• **SUPPLIED PASSAGE**

Forty-eight years ago today, Gemini 11 completed a spectacular 3-day mission that helped pave the way to the first manned lunar landing. The all-Navy crew included astronauts Charles P. Conrad, Jr. and Richard F. Gordon, Jr.
America’s manned space effort of the 1960′s and early 1970′s consisted of the Mercury, Gemini and Apollo Programs. Mercury put the first Americans into space and gave the country a basic manned spaceflight capability. Apollo put Americans on the Moon and returned them safely to the Earth. Gemini was the bridge. Without it, the United States could not have achieved the national goal of landing men on the Moon before the end of the 1960′s.
The Gemini Program consisted of ten (10) manned spaceflights that were flown between March of 1965 and December 1966. Gemini 11 was the penultimate mission. Its primary goals included performing a direct ascent rendezvous, increasing its orbital altitude by more than 500 NM, using tethered flight to produce artificial gravity, conducting several space walks and performing a computer-controlled precision landing.
Gemini 11 lifted-off from Cape Canaveral’s LC-19 at 14:42:26 UTC on Monday, 12 September 1966. The initial orbit was 151-NM (apogee) by 87-NM (perigee). Relying on radar and a primitive flight computer, it took Conrad and Gordon about 85 minutes to successfully perform history’s first direct ascent or first-orbit rendezvous. Their target was an Agena Target Vehicle (GATV-11) which had been launched 90 minutes prior to Gemini 11′s lift-off.
Approximately 24 hours into the Gemini 11 mission, Gordon initiated the first of two planned Extra Vehicular Activities (EVA’s). His first task was to connect a 100-foot tether between the Gemini and Agena spacecraft. While he did so successfully, Gordon was exhausted from the effort. He perspired so heavily that his helmet face plate fogged-over. The remainder of the EVA was cancelled when Conrad commanded Gordon to return to the Gemini.
At a mission elapsed time of about 40.5 hours, the Gemini 11 crew fired-up the Agena’s rocket engine for a 25 second burn. This action increased the apogee of the Gemini-Agena stack to a record altitude of 739 NM. Following two (2) highly-elliptical orbits, the Agena’s rocket engine was once again ignited. The result of this rocket engine burn was to lower the spacecraft and its crew to a near-circular 164 NM x 155 NM orbit.
Roughly 46 hours into the mission, Gordon conducted a second EVA. This time Gordon would simply stand-up in his seat and conduct several hours of photographic experiments. Doing so was not physically-taxing and Gordon’s efforts were entirely successful.
Following successful completion of the second EVA, the Gemini undocked from the ATV. With the spacecraft still connected by the 100-foot tether, the crew used the Gemini’s thrusters to establish a slow rotation of the pair until the tether became taut. The idea was to induce a small artificial gravity between the rotating spacecraft. Keeping the tether taut was not easy. While this was another first for Gemini, the maximum artificial gravity induced was a paltry 0.00015-g.

• **INSTRUCTIONS FOR THE TASK**
Write out the stretch of the Gemini 11 passage from "Forty-eight years ago" through "F. Gordon, Jr.", word for word. The listing after this point isn't needed for anything here.

Collected data:
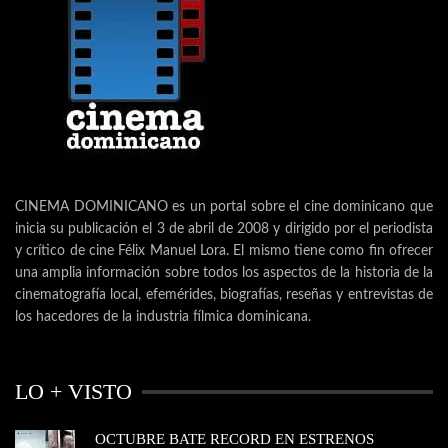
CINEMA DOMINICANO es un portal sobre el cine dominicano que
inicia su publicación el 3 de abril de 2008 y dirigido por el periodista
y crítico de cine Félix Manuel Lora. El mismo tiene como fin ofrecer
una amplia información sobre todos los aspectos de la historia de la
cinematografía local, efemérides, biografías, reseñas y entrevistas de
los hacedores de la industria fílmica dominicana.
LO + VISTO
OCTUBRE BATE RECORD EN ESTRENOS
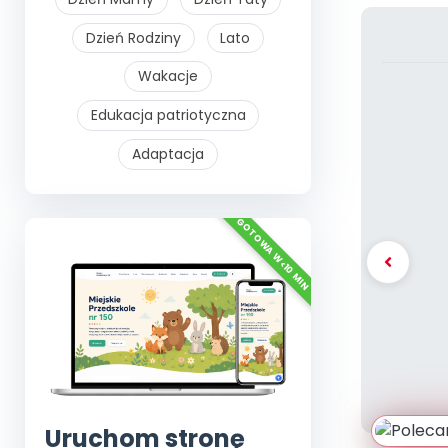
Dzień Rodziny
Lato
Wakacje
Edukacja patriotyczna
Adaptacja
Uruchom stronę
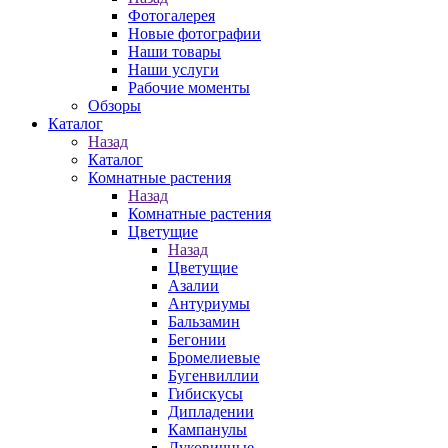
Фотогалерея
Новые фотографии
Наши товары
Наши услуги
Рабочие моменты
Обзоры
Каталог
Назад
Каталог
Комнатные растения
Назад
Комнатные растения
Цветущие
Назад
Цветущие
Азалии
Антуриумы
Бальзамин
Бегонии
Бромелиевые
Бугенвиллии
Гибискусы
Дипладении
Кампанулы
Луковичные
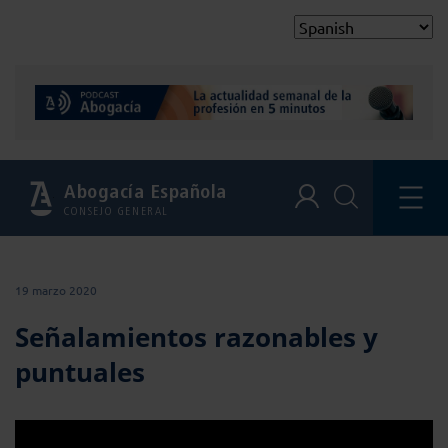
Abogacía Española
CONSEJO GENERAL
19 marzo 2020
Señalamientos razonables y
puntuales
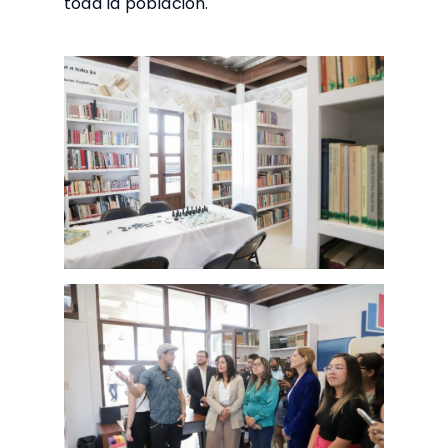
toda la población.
--
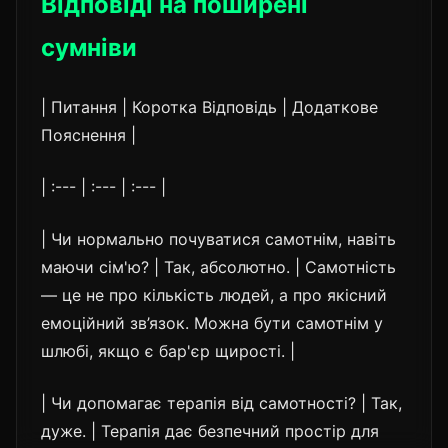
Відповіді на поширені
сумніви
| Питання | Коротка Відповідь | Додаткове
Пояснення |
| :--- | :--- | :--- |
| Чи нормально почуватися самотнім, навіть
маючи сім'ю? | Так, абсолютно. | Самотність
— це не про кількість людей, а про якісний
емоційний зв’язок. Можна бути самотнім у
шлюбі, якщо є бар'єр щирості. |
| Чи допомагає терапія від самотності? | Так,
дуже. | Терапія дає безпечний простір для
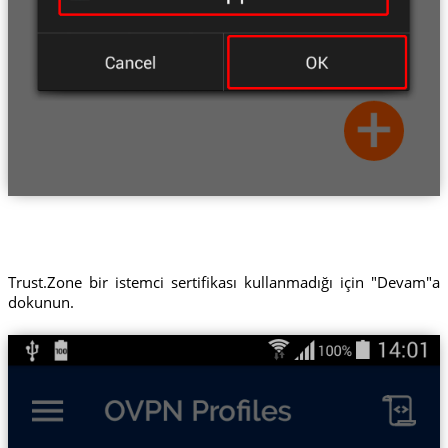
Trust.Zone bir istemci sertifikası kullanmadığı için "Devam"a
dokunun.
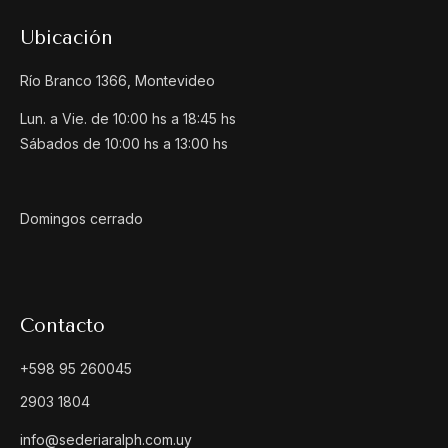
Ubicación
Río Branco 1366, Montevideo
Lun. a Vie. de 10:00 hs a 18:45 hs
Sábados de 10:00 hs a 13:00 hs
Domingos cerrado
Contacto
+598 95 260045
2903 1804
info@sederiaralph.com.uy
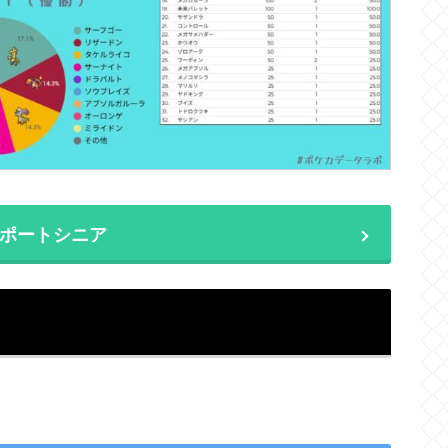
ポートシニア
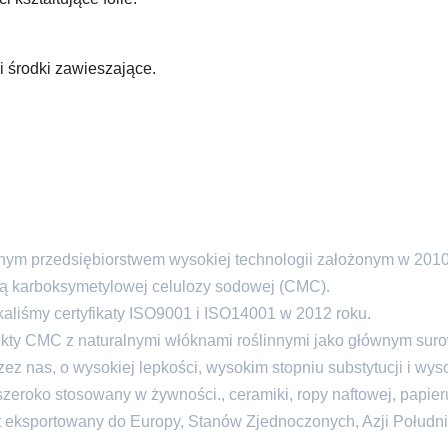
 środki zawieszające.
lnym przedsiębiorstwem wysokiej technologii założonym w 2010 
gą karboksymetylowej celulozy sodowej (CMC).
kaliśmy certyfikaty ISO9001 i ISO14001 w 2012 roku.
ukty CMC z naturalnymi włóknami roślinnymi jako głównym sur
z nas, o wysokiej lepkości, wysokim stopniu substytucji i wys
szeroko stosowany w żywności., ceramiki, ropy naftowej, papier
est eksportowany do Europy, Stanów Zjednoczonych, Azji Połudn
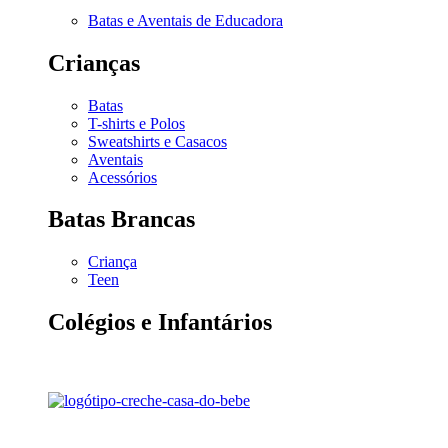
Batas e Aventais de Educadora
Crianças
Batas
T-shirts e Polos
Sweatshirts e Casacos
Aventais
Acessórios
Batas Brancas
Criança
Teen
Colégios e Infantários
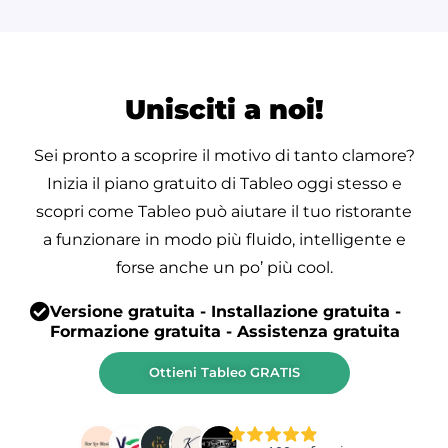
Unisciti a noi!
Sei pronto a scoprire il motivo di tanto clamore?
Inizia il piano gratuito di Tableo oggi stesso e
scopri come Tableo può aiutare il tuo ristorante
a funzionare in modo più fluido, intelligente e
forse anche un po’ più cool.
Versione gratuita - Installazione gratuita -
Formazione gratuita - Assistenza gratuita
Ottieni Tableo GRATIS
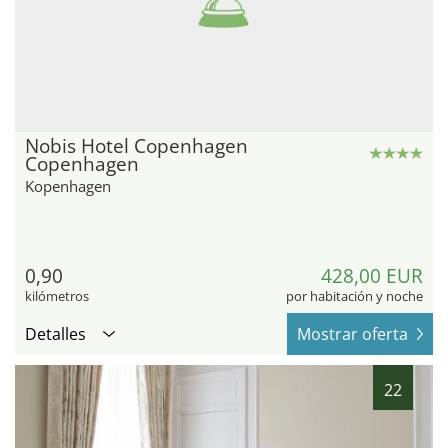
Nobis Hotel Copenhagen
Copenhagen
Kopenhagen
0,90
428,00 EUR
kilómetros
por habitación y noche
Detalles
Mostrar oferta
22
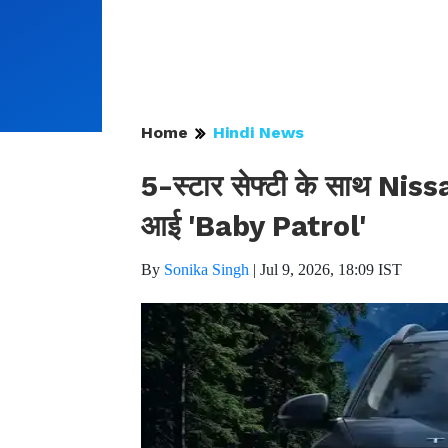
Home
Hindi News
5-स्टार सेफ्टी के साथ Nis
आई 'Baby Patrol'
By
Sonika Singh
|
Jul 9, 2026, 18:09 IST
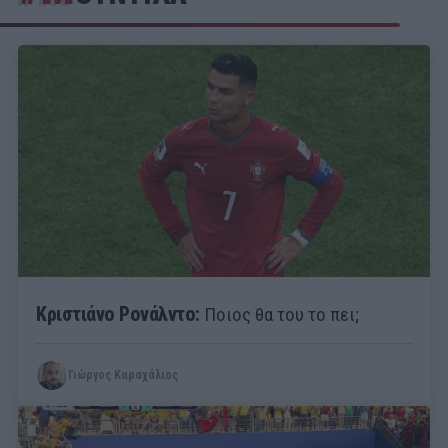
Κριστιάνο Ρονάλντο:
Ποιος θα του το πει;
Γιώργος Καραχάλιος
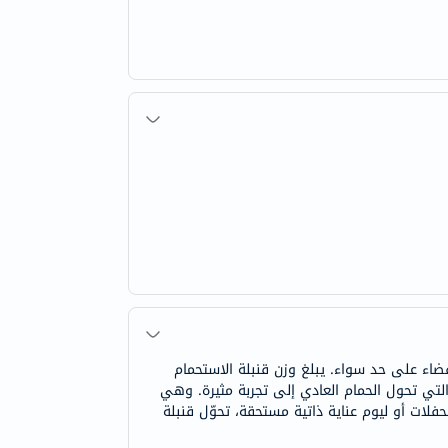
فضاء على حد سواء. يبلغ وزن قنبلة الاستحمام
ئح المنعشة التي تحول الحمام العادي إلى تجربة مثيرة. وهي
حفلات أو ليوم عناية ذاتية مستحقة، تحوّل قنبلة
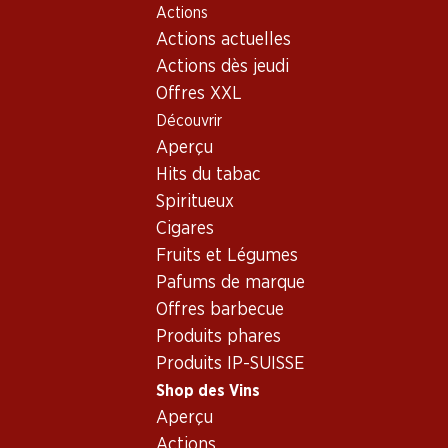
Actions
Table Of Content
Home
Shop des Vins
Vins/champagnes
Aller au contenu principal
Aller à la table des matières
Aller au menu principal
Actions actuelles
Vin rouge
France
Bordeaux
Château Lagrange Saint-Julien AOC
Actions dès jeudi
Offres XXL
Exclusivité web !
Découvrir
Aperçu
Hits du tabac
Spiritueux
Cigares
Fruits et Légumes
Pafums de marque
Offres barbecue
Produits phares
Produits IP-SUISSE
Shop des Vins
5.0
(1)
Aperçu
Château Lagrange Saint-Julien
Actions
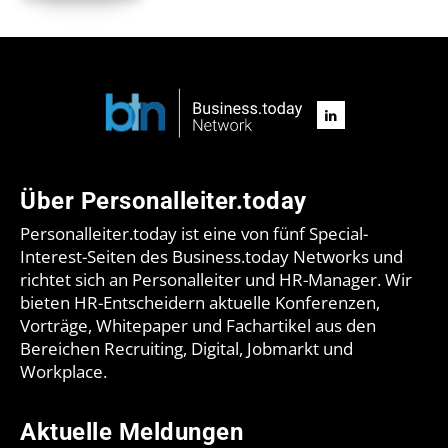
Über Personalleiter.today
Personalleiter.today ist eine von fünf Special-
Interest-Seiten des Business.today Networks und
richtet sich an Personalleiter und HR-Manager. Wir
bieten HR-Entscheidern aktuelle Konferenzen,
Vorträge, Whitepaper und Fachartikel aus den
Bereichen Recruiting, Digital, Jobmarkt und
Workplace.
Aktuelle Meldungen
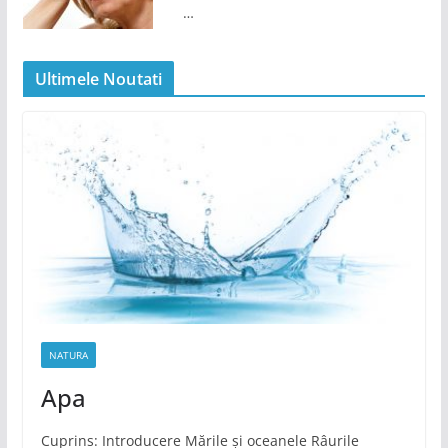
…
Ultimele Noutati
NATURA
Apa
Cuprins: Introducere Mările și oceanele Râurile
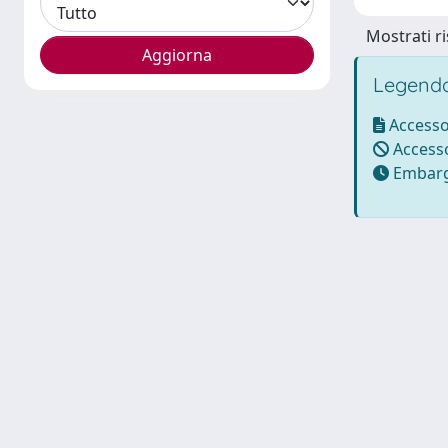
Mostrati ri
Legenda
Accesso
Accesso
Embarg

• **RESPONSE TO THE TASK**
Forty-eight years ago today, Gemini 11 completed a spectacular 3-day mission that helped pave the way to the first manned lunar landing. The all-Navy crew included astronauts Charles P. Conrad, Jr. and Richard F. Gordon, Jr.